Deve referir-se que esta não é a única opção que decorre da publicação do VOLP e não da aplicação do Acordo Ortográfico; veja-se, sobre este assunto, o que é dito nos
Critérios da Priberam relativamente ao Acordo Ortográfico de 1990 (português do Brasil)
.
sentido depreciativo de galego
Escrevo-lhes da Galiza, depois de ter procurado o significado da palavra "galego" no dicionário Priberam. Encontrei uma definição que considero desrespeitosa, e ainda mais na actualidade. Tenham em conta que como cidadãos da Galiza (espanhola ou portuguesa) e utentes da língua comum galego-portuguesa consideramos de muito mau gosto que persistam nos seus dicionários definições de 150 anos atrás que nada têm a ver com que significa ser Galego ou Galega na actualidade.Agradecia muito que mudassem o conteúdo dessa definição mais ofensivo para os cidadãos galegos.

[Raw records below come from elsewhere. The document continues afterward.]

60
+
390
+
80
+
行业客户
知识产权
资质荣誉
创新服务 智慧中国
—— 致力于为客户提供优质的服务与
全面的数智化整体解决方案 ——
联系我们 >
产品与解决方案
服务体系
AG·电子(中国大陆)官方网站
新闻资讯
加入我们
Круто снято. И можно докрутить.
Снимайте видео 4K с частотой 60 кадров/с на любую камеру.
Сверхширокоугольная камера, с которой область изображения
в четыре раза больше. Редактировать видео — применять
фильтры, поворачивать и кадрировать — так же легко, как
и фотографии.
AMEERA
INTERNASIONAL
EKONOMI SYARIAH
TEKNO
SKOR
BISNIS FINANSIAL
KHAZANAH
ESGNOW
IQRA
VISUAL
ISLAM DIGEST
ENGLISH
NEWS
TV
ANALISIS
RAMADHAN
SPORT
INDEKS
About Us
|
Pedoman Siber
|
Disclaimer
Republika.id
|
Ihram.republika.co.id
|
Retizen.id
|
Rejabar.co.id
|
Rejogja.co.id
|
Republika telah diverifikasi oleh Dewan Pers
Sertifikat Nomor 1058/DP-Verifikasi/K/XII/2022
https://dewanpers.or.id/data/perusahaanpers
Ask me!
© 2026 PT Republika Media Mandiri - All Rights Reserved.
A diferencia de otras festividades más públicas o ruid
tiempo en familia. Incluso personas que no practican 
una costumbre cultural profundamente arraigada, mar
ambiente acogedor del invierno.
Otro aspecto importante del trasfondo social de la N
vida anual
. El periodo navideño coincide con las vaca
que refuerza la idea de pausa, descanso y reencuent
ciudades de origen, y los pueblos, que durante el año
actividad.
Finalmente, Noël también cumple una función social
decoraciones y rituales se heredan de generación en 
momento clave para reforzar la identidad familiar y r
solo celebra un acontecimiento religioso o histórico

A função de um dicionário passa por uma descrição dos usos da língua, devendo basear-se essencialmente em factos linguísticos e não estabelecer juízos de valor relativamente a eles, antes apresentá-los o mais objectivamente possível. Em relação às definições da palavra
galego
, o
Dicionário Priberam da Língua Portuguesa
(DPLP) veicula o significado que ela apresenta na língua, mesmo que alguns dos seus significados possam revelar o preconceito ou a discriminação presentes no uso da língua.
As acepções que considera injuriosas têm curso actualmente em Portugal (como se pode verificar através de pesquisa em
corpora
e em motores de busca na internet), sendo usadas em registos informais e com intenções pejorativas, estando registadas, para além do DPLP, nas principais obras lexicográficas de língua portuguesa, como o
Dicionário da Língua Portuguesa Contemporânea
(Academia das Ciências de Lisboa/Verbo, 2001) ou o
Dicionário Houaiss da Língua Portuguesa
(edição brasileira da Editora Objetiva, 2001; edição portuguesa do Círculo de Leitores, 2002). O DPLP não pode omitir ou branquear determinados significados, independentemente das convicções de cada lexicógrafo ou utilizador do dicionário.
Como acontece com qualquer palavra, o uso destas acepções de
galego
decorre da selecção feita pelo utilizador da língua, consoante o registo de língua e o conhecimento das situações de comunicação e dos códigos de conduta social. O preconceito não pode ser imputado ao dicionário, que se deve limitar a registar o uso (daí as indicações de registo
informal
[Infrm.] e
depreciativo
[Deprec.]). Este não é, na língua portuguesa ou em qualquer outra língua, um caso único, pois as línguas, enquanto sistemas de comunicação, veiculam também os preconceitos da cultura em que se inserem.
Esta reflexão também se aplica a outros exemplos, como o uso dos chamados palavrões, ou tabuísmos, cuja utilização em determinadas situações é considerada altamente reprovável, ou ainda de palavras que têm acepções depreciativas no que se refere a distinções sexuais, religiosas, étnicas, etc.